Situado no limite das freguesias de Sendim e Picote em local ermo e sobranceiro à margem direita do Douro, o Eremitério “Os Santos” localiza-se num daqueles locais, tantas vezes escolhidos para a construção de capelas e ermidas, de “deslumbramento paisagístico que favorecem o minucioso, facilitam a possibilidade de hierofanias e podem predispor para o sagrado”.
A ermida é formada por um abrigo, recortado em grande rocha granítica, voltado a nascente/sul. As faces nascente e sul, bem como a face que o cobre, apresentam pintura mural sobre reboco dividida em painéis, onde figuram a Coroação de Nossa Senhora pela Santíssima Trindade, S. Paulo Apóstolo, A conversação entre Santo Antão e S. Paulo Ermita e a Crucificação. Na face sul do abrigo recortado na rocha , a de maior dimensão, está representada a Coroação de Nossa Senhora pela Santíssima Trindade.
Nossa Senhora ao centro, de olhos baixos, em cujo manto são assinalados os detalhes decorativos da fímbria, é ladeada à sua direita por Deus Pai e à sua esquerda pelo Filho. Ambos seguram a Coroa em sinal de imposição. Sobre a coroa emerge, envolta em luz, a pomba do Espírito Santos.

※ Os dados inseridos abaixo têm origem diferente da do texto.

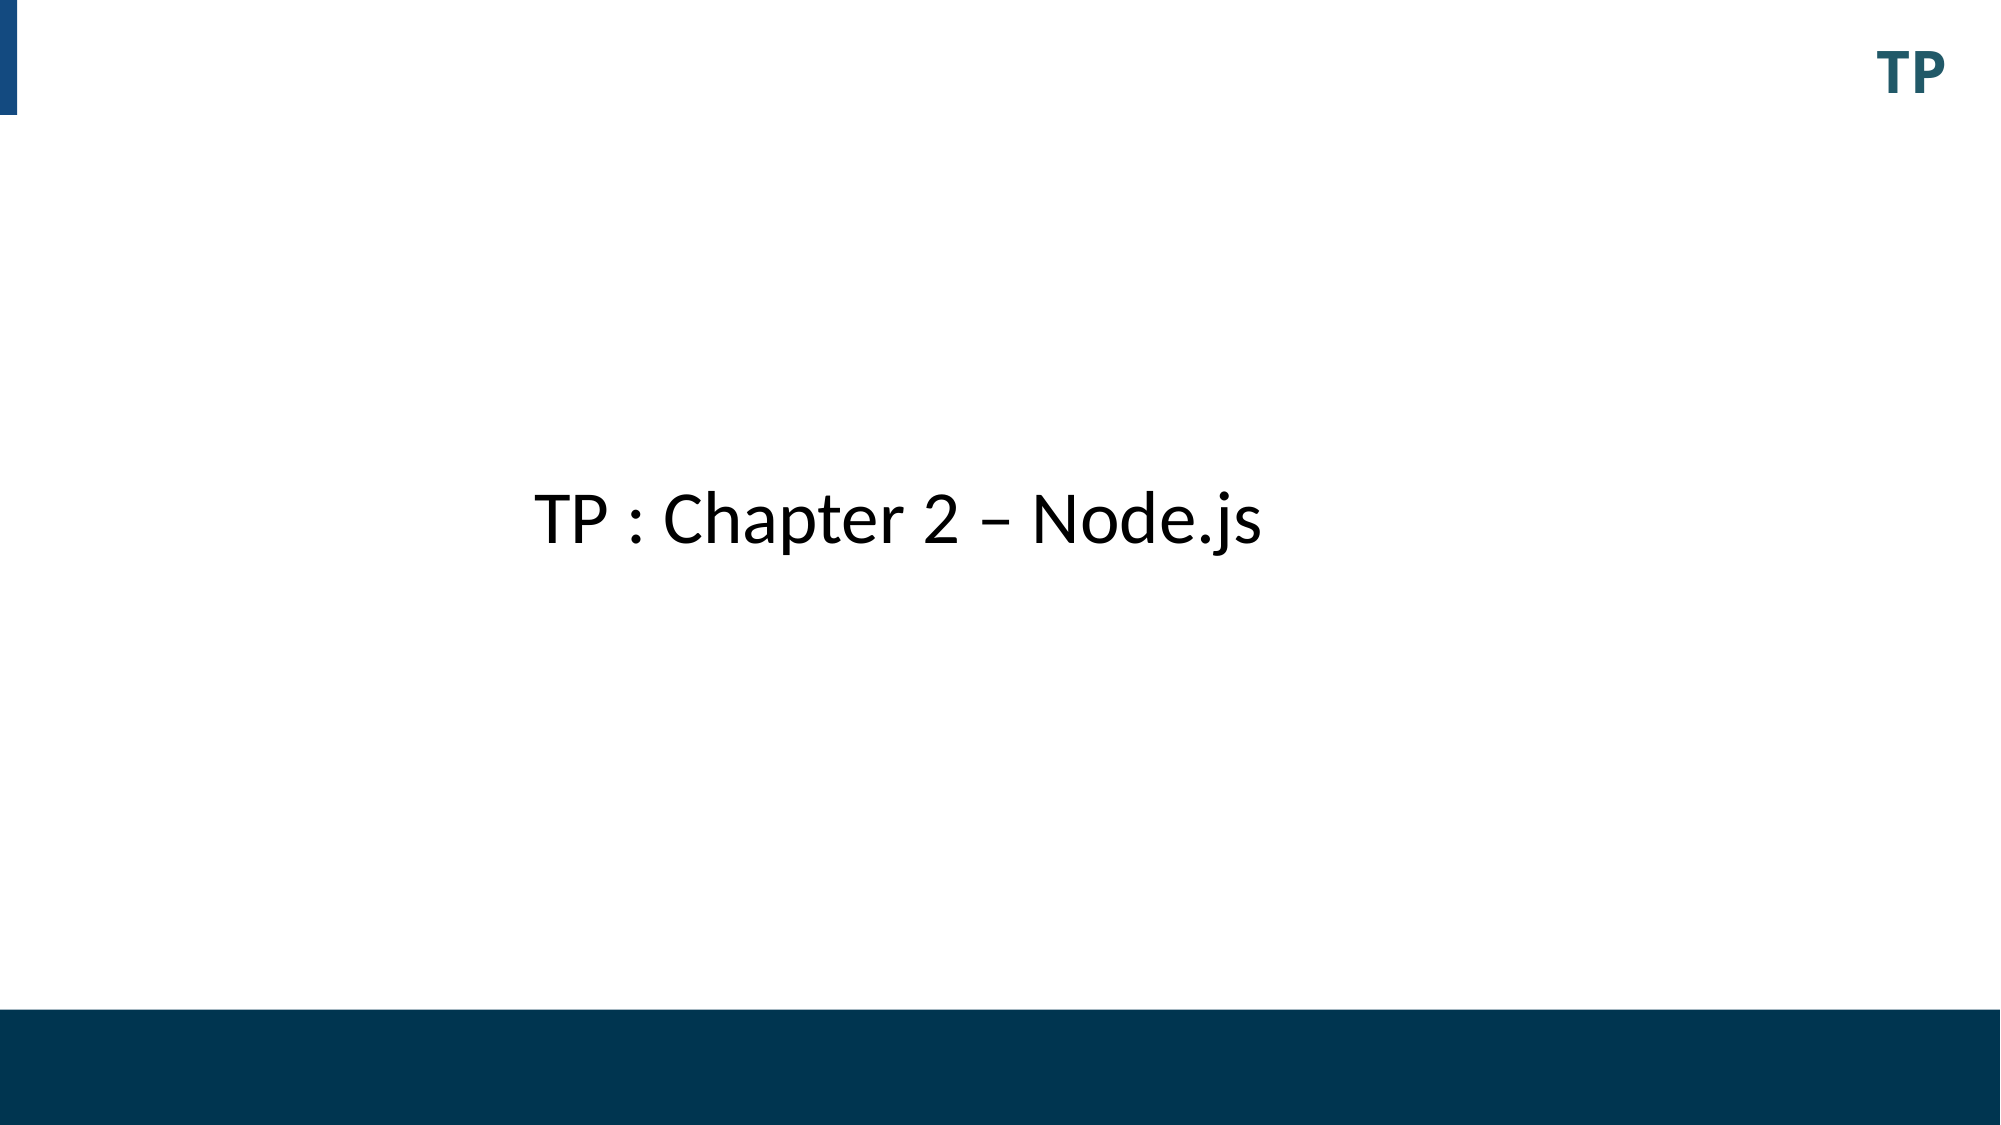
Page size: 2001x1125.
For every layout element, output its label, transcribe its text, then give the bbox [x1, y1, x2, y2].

title TP [234, 14, 1960, 125]
text_box TP : Chapter 2 – Node.js [519, 461, 1617, 566]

Sob esta cena, e no exacto limite por ela definido, corre uma inscrição a que nos referiremos adiante. À esquerda, em painel distinto, será representado S. Paulo Apóstolo que, em posição 3/4 e espada sobre o ombro esquerdo, contempla a cena da Coroação. Na face nascente, dividida em dois painéis, no espaço vizinho ao painel de S. Paulo Apóstolo figura a iconografia de Santo Antão ou Santo António Abade visitando S. Paulo Eremita/A conversação dos dois eremitas.
Santo Antão apoia-se no tau e segura a campainha, seus atributos, enquanto S. Paulo Eremita levanta o braço direito para segurar o pão que lhe traz o corvo, sublinhando esta acção ao apontá-lo com a mão esquerda. O painel lateral, o mais fragmentado de todos, permite observar o braço de uma cruz, com um braço preso, em diagonal, e uma figura nimbada com manto, indicando uma Crucificação. A figura nimbada representará S. João. Na face da cobertura permanecem vestígios de um céu estrelado O programa iconográfico, tendo embora por tema central a Coroação de Nossa Senhora, indicia a motivação eremítica do abrigo no que respeita à escolha da Conversação dos dois eremitas, uma das cenas do encontro entre os dois Santos.
Cabe ainda notar que a representação da Crucificação, tema máximo do sacrifício de Cristo e da Redenção, deverá relacionar-se iconograficamente com o Fractio Panis, símbolo do Sacrifício da Missa.
Como referimos acima, a cena da Coroação, representado na lapa Os Santos, é acompanhada de uma legenda, igualmente pintada, em caracteres que se reportam ao século XVI, embora possam corresponder a época ligeiramente anterior. Em 1947 Francisco Manuel Alves publicou uma primeira leitura desta inscrição: “Esta obra de Nossa Senhora da / Glória mandou propôr A(ntónio?) E(steves?) Juão. Era em Jesus de 1553. Pinilo”.
Actualmente a inscrição encontra-se mais fragmentada do que na época. A danificação é mais radical no princípio e no fim da inscrição, onde há importantes zonas de descolamento do reboco, que tornam impossível a sua leitura. Apenas logramos ler algo tão fragmentado como: “[ES]TA // OBRA //DE //NOSO // SNRA //SA[…] […]RIA // MÃDOU // [FAZER] //[PEDRO] //[AFONSO].
A degradação da pintura de Os Santos tem-se acentuado tão velozmente nestes últimos anos que o seu registo, estudo, consolidação e conservação se tornam absolutamente indispensáveis.
A excelência do local, a raridade de pintura temática religiosa em abrigo de rocha, bem como a sua importância para o estudo das atitudes devocionais, conferem a Os Santos uma qualidade que não podemos descuidar.